Processing Big Data and managing large-scale container deployments both necessitates large compute cluster. And large clusters -especially when running multiple Big Data systems- require some kind of cluster manager and cluster scheduler. In this talk, we will give an overview how Apache Mesos help solves the problems of large-scale clusters and then take a look at the current state of the Container Orchestration and Big Data ecosystem built on top of this foundation. For example, Mesos enables users to easily deploy and manage container using different frameworks (e.g., kubernetes, marathon, or Apache Aurora).

Furthermore, we will look at the growing Big Data ecosystem on top of Apache Mesos and DC/OS including, for example, Apache Spark, Apache Cassandra, and Apache Kafka. Finally, we will also provide some insights into future developments, both for the foundation (i.e., Apache Mesos) as well as the ecosystem on top.

16:35 - 17:20, Serverless Computing with Apache OpenWhisk

Lorna Jane Mitchell, Developer Advocate, IBM Watson Data Platform

Serverless technology is a way of deploying individual functions to the cloud and running them on demand. This makes them very easy to work with, isolated from one another, and also individually scalable. Come and learn how begin using Apache Openwhisk for your own applications such as APIs or chatbot integrations.

This session is recommended for tech leads and developers of all levels.

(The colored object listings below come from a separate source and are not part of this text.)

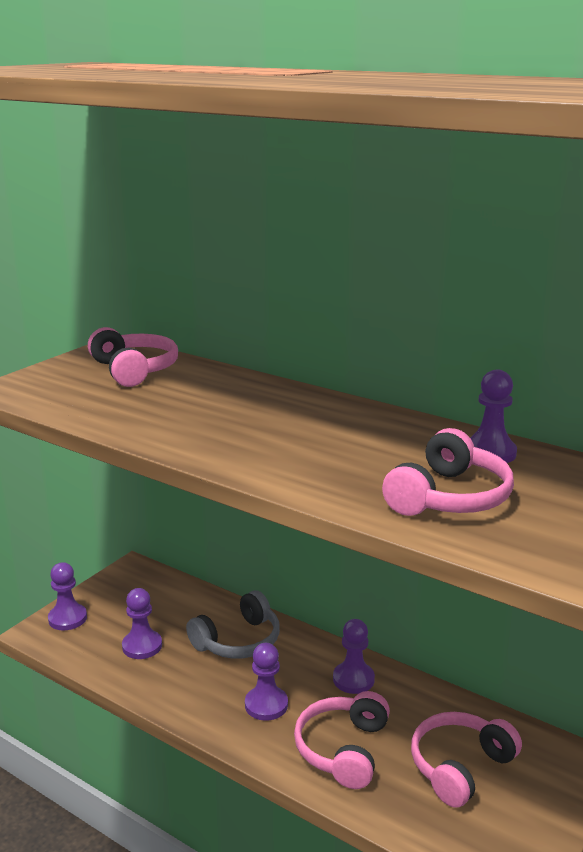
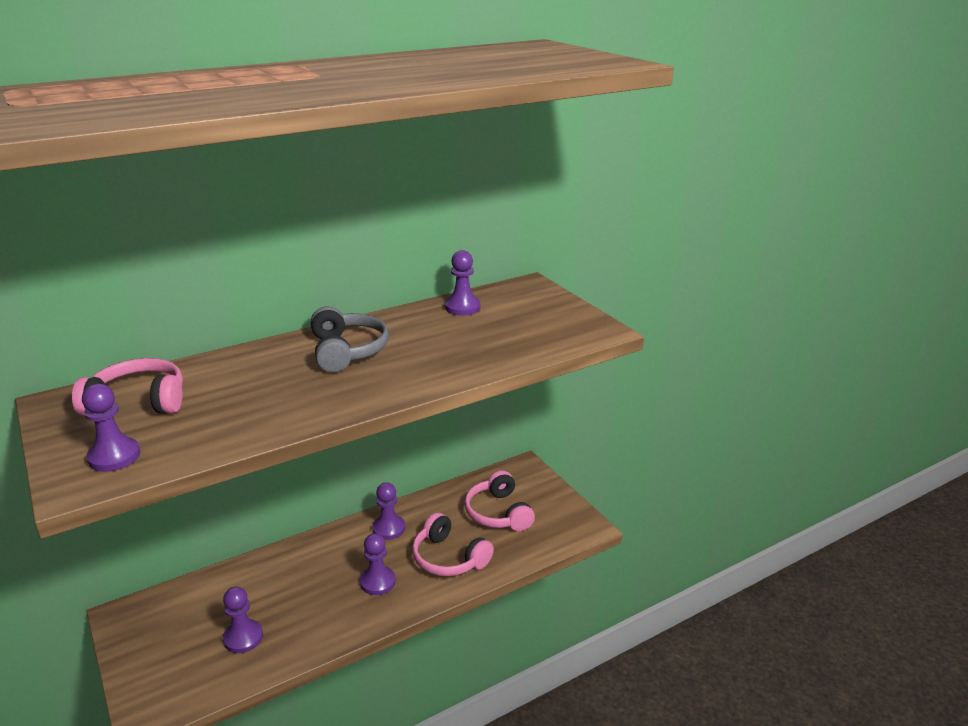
camera: 65 degrees left, 5 degrees up
(67, 618) = (148, 684): purple pawn -> purple pawn (114, 456)
(238, 641) = (293, 574): grey headphones -> grey headphones (347, 351)
(449, 497) = (505, 336): pink headphones -> none

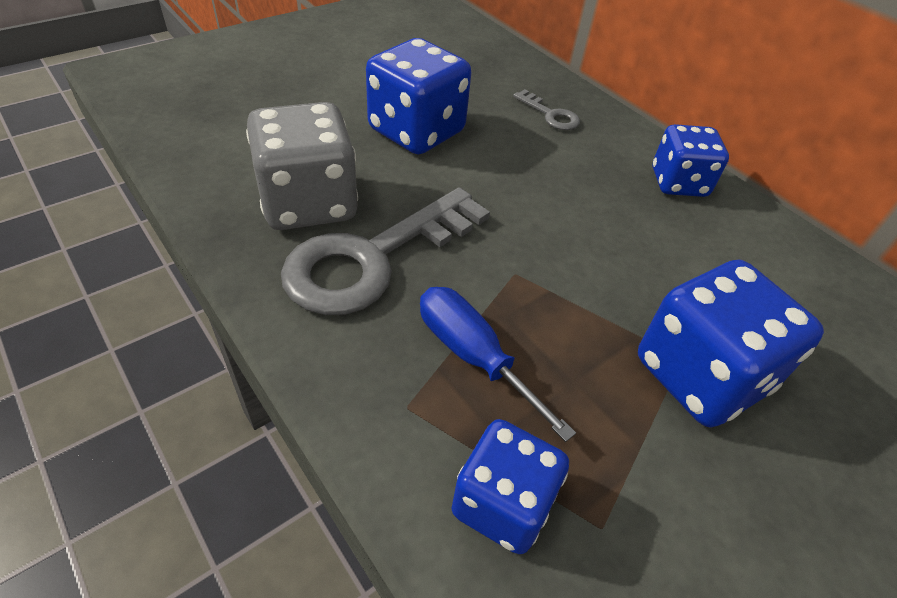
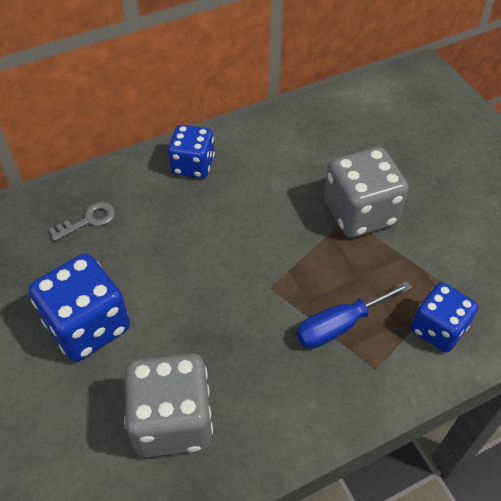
camera: 75 degrees left, 5 degrees up
(374, 258) = (245, 375): grey key -> none
(700, 375) = (360, 213): blue dice -> grey dice

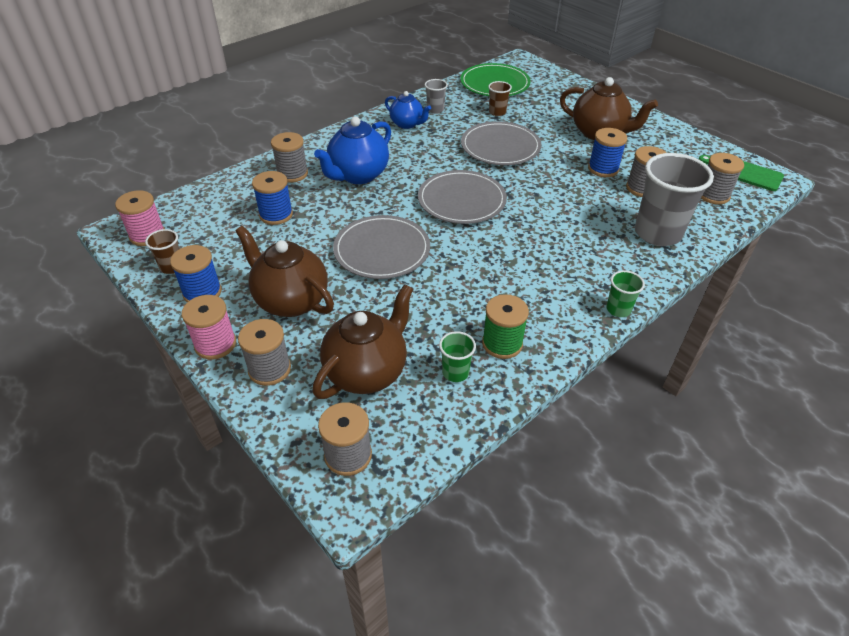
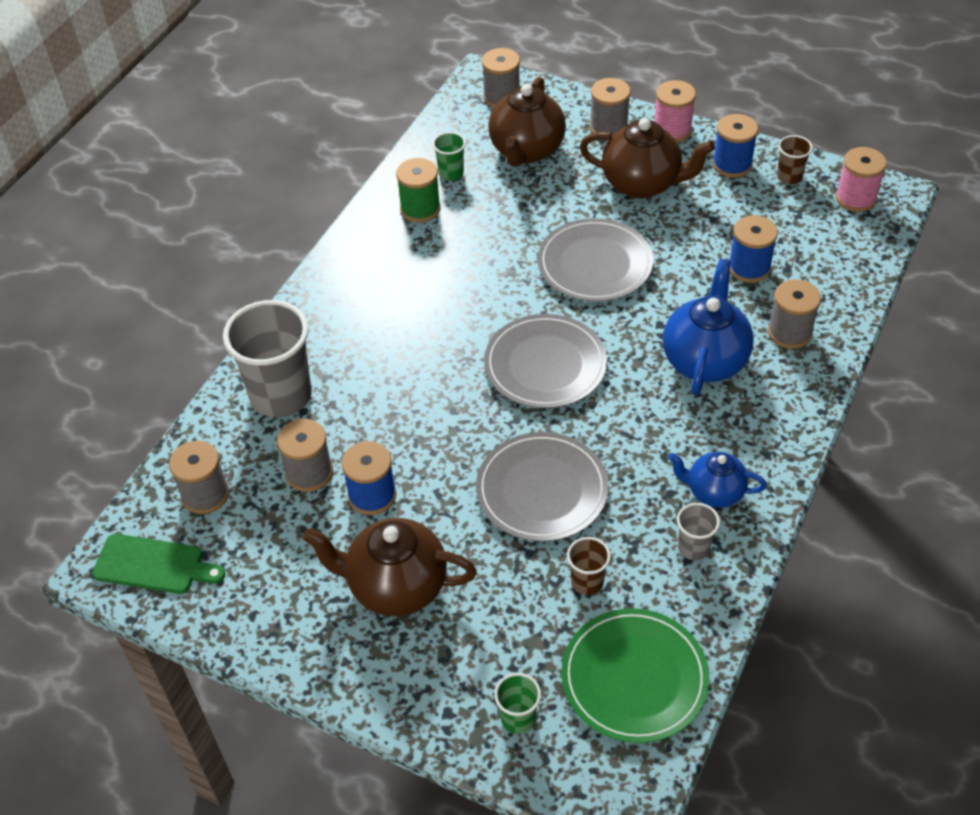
camera: 160 degrees right, 5 degrees up
(618, 309) = (315, 278): green cup -> green cup (518, 718)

17:30 - 18:15, Cross Data Center Replication in Apache Solr

Amrit Sarkar, Search Engineer, Lucidworks & Anvi Jain, Senior Software Engineer, Progress Software Pvt Ltd

High availability of data across geographic regions for search and analytical applications is a challenging task. Mission critical applications need effective failover strategies across data centers. Apache Solr offers Cross Data Center Replication (CDCR) as a feature from 6.0 and has added more features in subsequent releases.

The first part of session will center on an active-passive design model with one data-center as the primary and other data-centers as secondary clusters. The second design model centers on designing an active-active bidirectional setup such that both querying and indexing traffic can gracefully be redirected to the failover cluster. The third part of session will center on an actual use case: An analytics application with high availability. We will discuss the improvements observed in terms of maintenance, performance, and throughput. The session concludes with challenges and/or limitations in the current design and what improvements are forthcoming for Cross Data Center Replication in Apache Solr.